Agence France-Presse (AFP) published a story yesterday with the ominous headline, “Rwandan invasion of DR Congo feared”.
Few topics are more serious to report about than the prospect of one country invading another, but the article’s solitary source of evidence was:
A statement from the Southern African Development Community (SADC) regional body said it was concerned “at the deployment of Rwandan troops along the common border” and “expressed the hope that Rwanda is not contemplating to invade”.
The remainder of the article is a compendium of earlier AFP stories on the Eastern DRC and contains nothing new.
The most troubling aspect of this report, however, is what it does not include.
The “deployment of Rwandan troops along the common border” mentioned in the article occurred in response to 34 separate mortar attacks inside Rwanda from positions in the DRC between 22 August and 29 August 2013 alone.
The deployment was in response to what Foreign Minister Louise Mushikiwabo described on August 29th as “a sustained strategy of provocation designed to draw Rwanda into the conflict”.

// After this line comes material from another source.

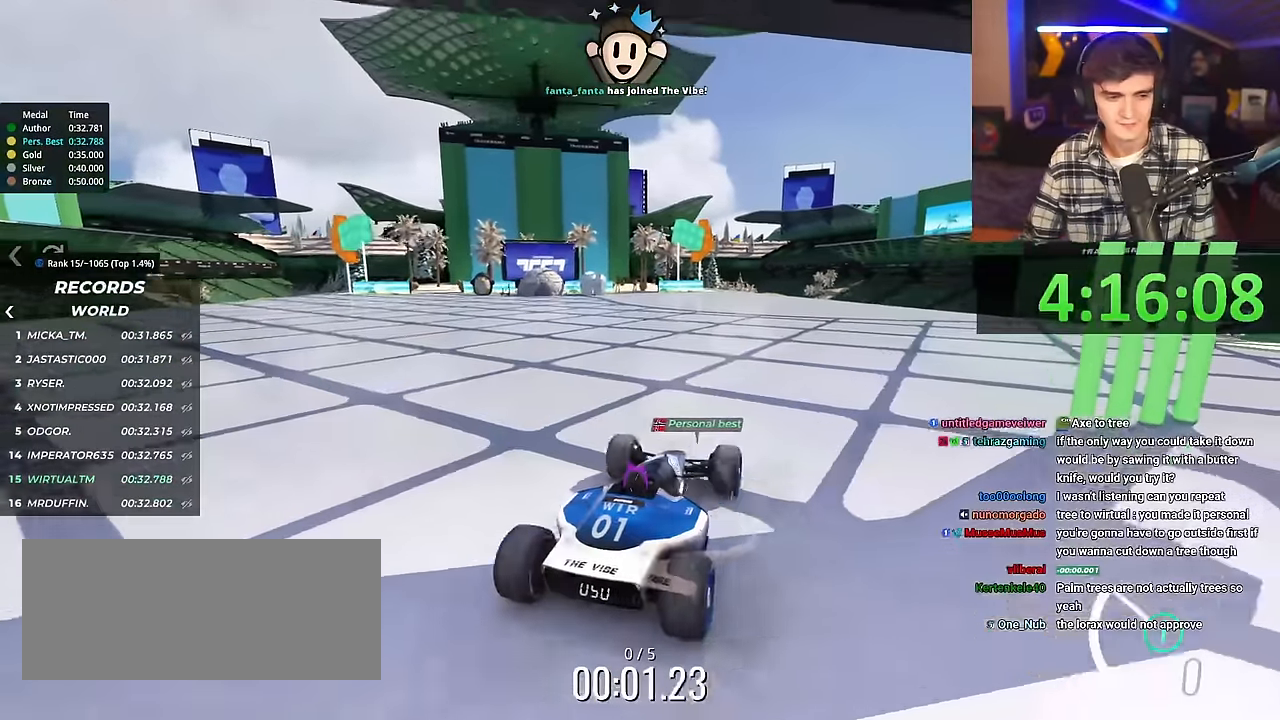
{"keys": ["up"], "events": [[117, "left", "down"], [167, "left", "up"]]}
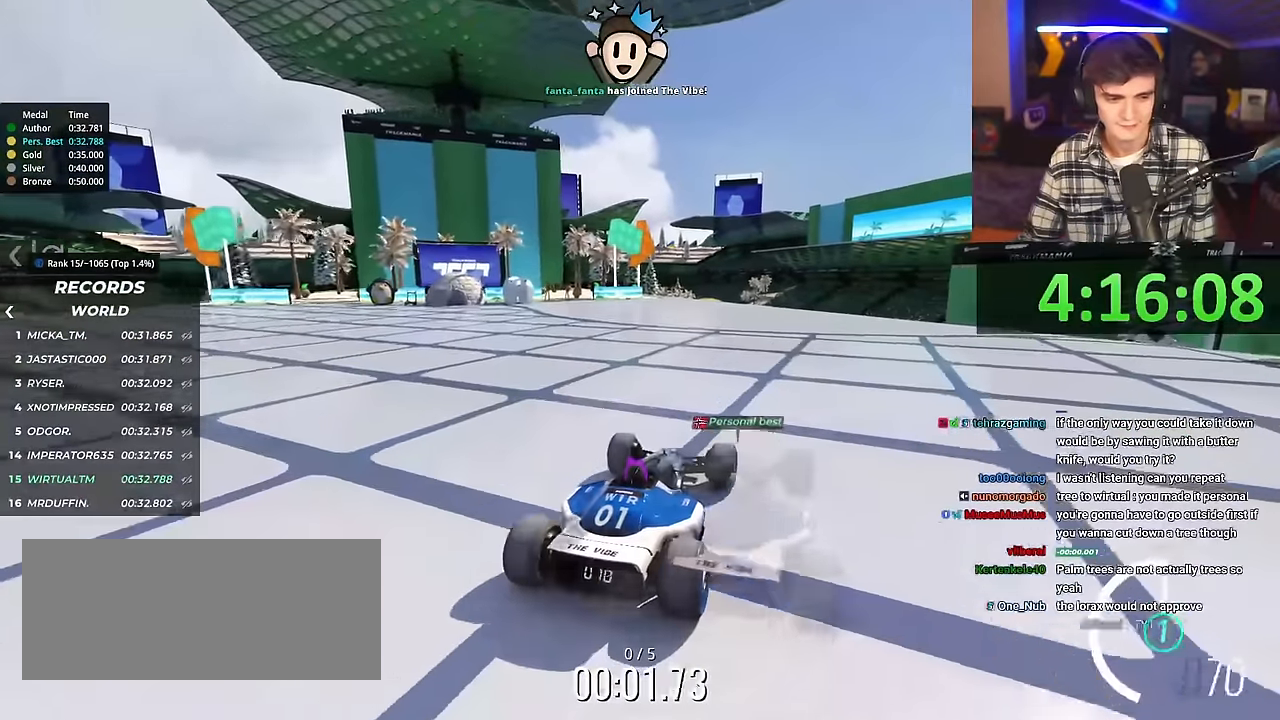
{"keys": ["up"], "events": [[367, "left", "down"], [417, "left", "up"]]}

There have been no further mortar attacks in Rwandan border towns and villages since the troop deployment, suggesting the RDF’s strategy of deterrence has been successful to date.

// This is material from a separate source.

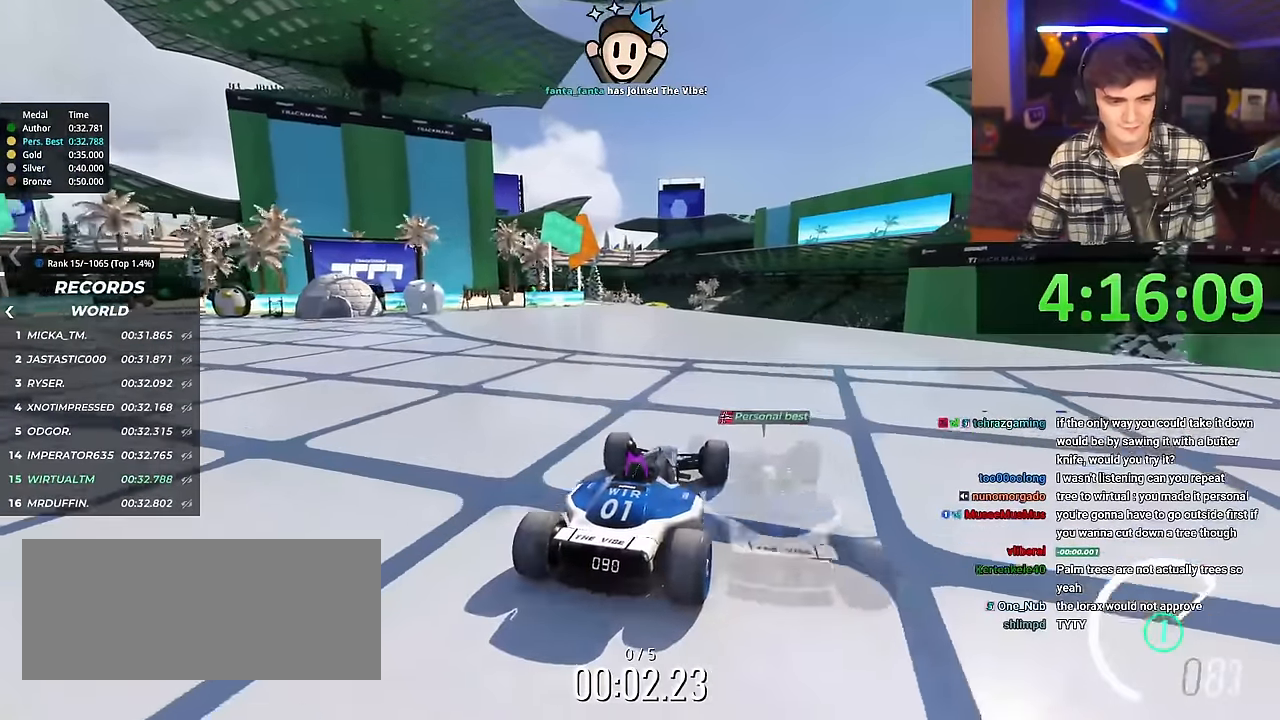
{"keys": ["up"], "events": [[284, "left", "down"], [334, "left", "up"]]}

By excluding this context, the AFP fails its readers as well as the news outlets who rely on its reputation for accuracy and balance. The article conveys to readers that Rwanda’s decision to deploy troops on the border with the DRC was an act of unprovoked aggression, rather than self-defense in the face of a volley of rocket fired indiscriminately into its territory.
For its own purposes, it is clear that SADC wants to present Rwanda as a belligerent vis a vis the DRC when the opposite is true. That is no excuse for AFP. Their role is to filter out such spin and propaganda and help readers understand complex issues by providing context and balance. They have demonstrably failed in this instance, instead reverting to their WWII role when they acted as the “Office Français d’Information” for the pro-Nazi Vichy regime.